## ACTIVITY
Determine how many lines in the entries below include the word "para", and reply with that number alone.

Start of TASK INPUT

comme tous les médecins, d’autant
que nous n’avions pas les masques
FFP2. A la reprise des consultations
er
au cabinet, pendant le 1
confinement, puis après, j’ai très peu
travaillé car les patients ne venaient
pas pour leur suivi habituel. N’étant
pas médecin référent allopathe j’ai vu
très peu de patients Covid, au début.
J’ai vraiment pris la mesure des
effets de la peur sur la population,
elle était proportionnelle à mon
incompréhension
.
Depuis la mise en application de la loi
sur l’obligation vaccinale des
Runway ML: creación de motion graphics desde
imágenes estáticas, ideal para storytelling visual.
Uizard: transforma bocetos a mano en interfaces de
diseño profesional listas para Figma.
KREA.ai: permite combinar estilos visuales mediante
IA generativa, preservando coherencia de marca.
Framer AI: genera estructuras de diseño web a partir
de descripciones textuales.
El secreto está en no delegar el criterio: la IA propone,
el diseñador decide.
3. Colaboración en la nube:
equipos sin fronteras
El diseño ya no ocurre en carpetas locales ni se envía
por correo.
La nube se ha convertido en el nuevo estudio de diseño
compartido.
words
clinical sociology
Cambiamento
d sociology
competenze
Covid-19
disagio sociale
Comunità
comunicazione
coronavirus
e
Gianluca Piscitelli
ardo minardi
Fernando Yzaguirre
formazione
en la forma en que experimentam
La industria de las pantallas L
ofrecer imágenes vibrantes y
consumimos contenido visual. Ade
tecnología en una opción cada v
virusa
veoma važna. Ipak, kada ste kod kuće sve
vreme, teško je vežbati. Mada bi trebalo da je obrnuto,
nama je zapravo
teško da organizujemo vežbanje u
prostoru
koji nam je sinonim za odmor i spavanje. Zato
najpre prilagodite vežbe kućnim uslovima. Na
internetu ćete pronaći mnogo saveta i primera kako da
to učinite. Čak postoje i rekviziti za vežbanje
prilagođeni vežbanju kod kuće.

End of TASK INPUT

## TASK RESPONSE
2